▶ Instructions to follow
Output only the lines of the entries that follow, starting at the one with "(471, 881) none" and running down to the one with "[677,279,1050,296] [677,309,1212,326] [677,339,1189,356]", both included and unchanged.

▶ Supplied records
----------------------------------------

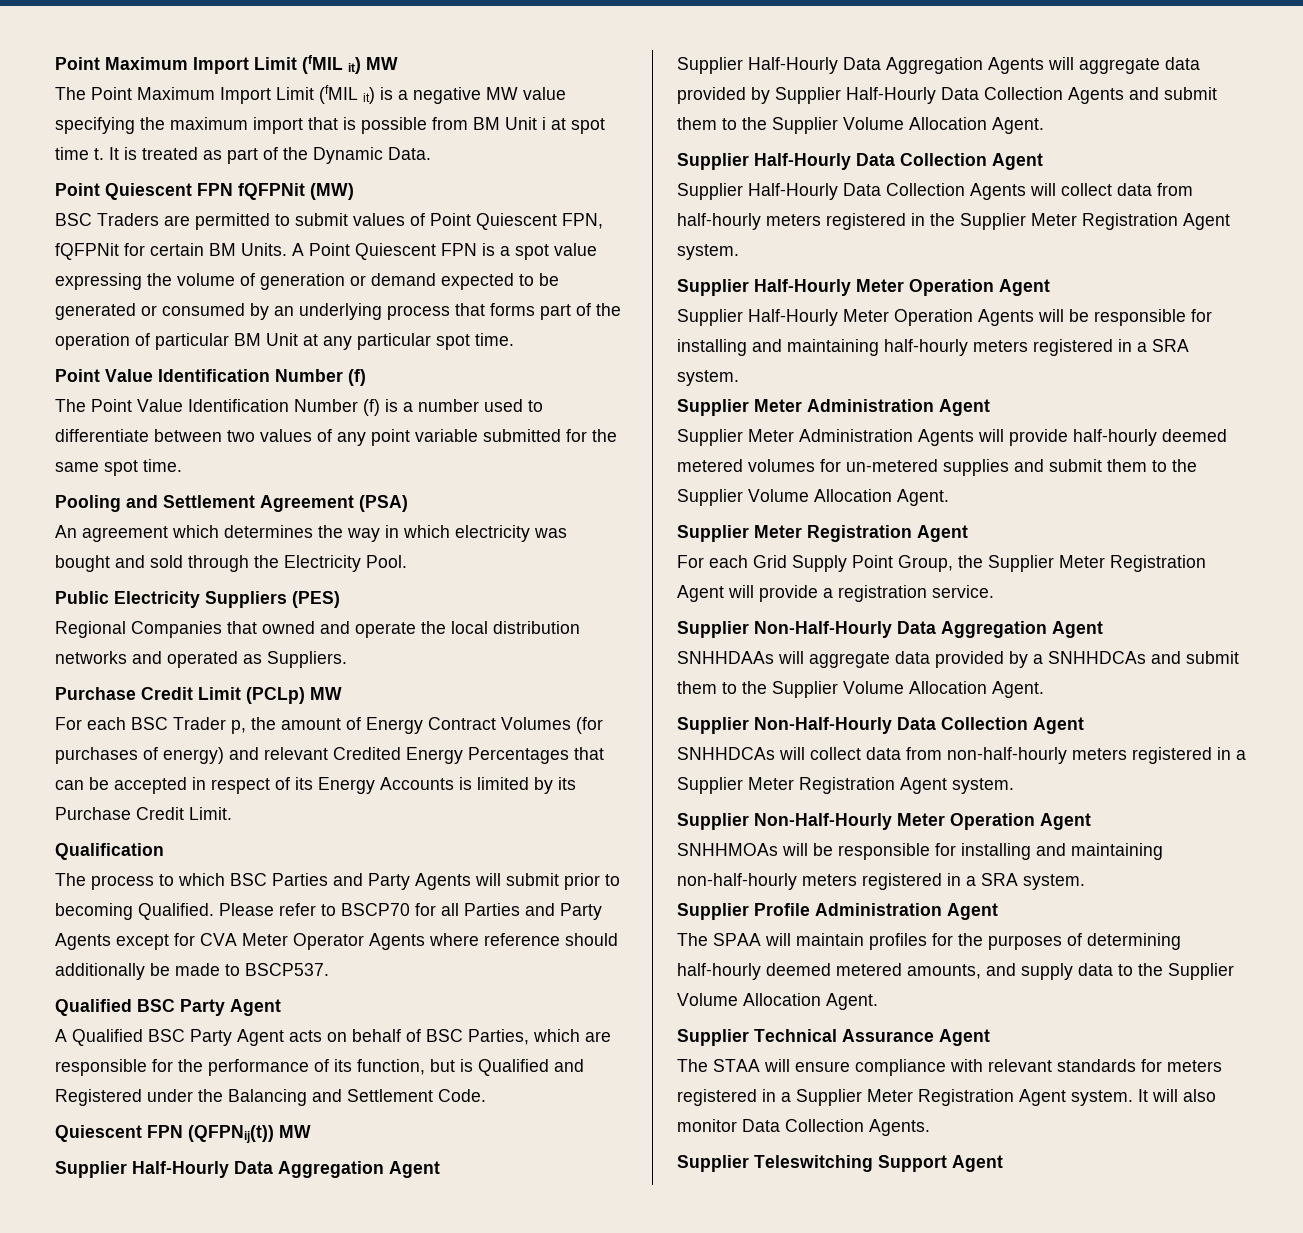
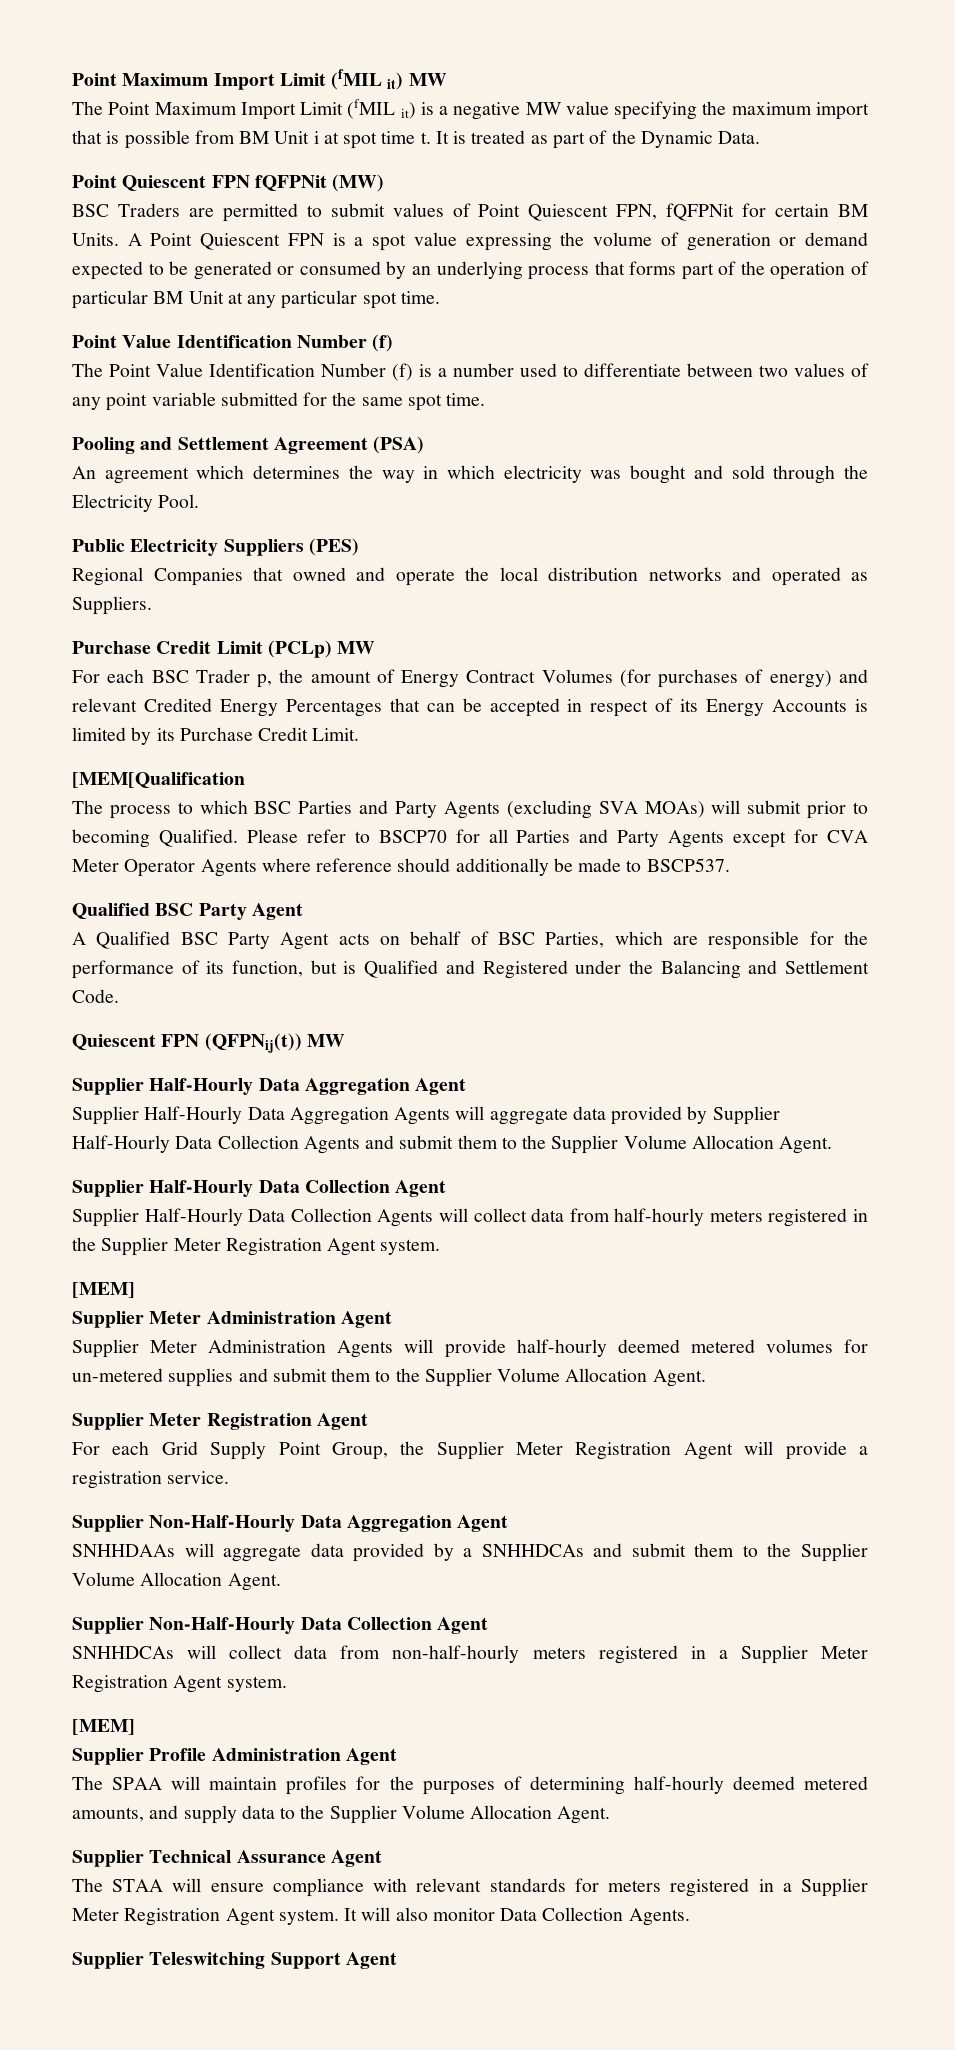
[55,843,164,860] Qualification -> [72,772,245,788] [MEM[Qualification
(471, 881) none -> [506,800,705,819] (excluding SVA MOAs)
[677,279,1050,296] [677,309,1212,326] [677,339,1189,356] [677,370,739,386] Supplier Half-Hourly Meter Operation Agent // Supplier Half-Hourly Meter Operation Agents will be responsible for installing and maintaining half-hourly meters registered in a SRA system. -> [72,1282,135,1298] [MEM]
[677,813,1091,830] [677,843,1163,860] [677,873,1085,890] Supplier Non-Half-Hourly Meter Operation Agent // SNHHMOAs will be responsible for installing and maintaining non-half-hourly meters registered in a SRA system. -> [72,1719,135,1735] [MEM]

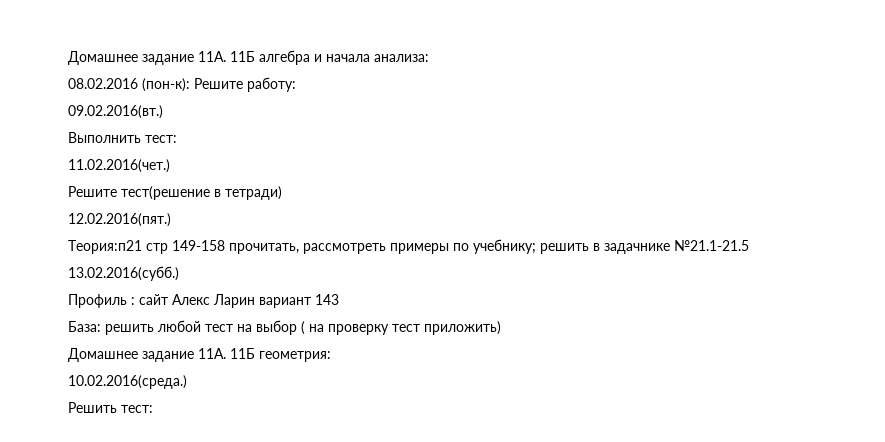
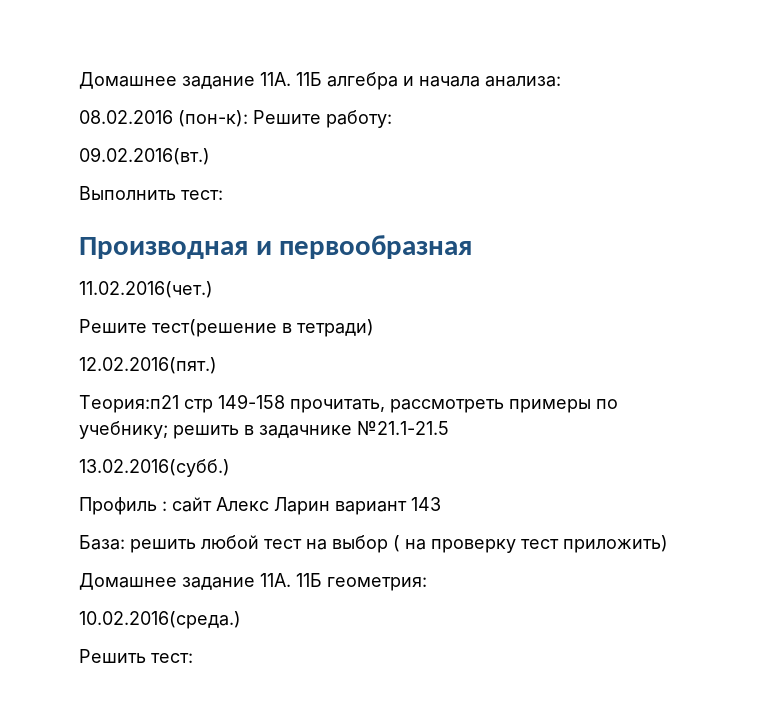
(177, 139) none -> [79,235,473,259] // Производная и первообразная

----------------------------------------

▶ Written answer
(471, 881) none -> [506,800,705,819] (excluding SVA MOAs)
[677,279,1050,296] [677,309,1212,326] [677,339,1189,356] [677,370,739,386] Supplier Half-Hourly Meter Operation Agent // Supplier Half-Hourly Meter Operation Agents will be responsible for installing and maintaining half-hourly meters registered in a SRA system. -> [72,1282,135,1298] [MEM]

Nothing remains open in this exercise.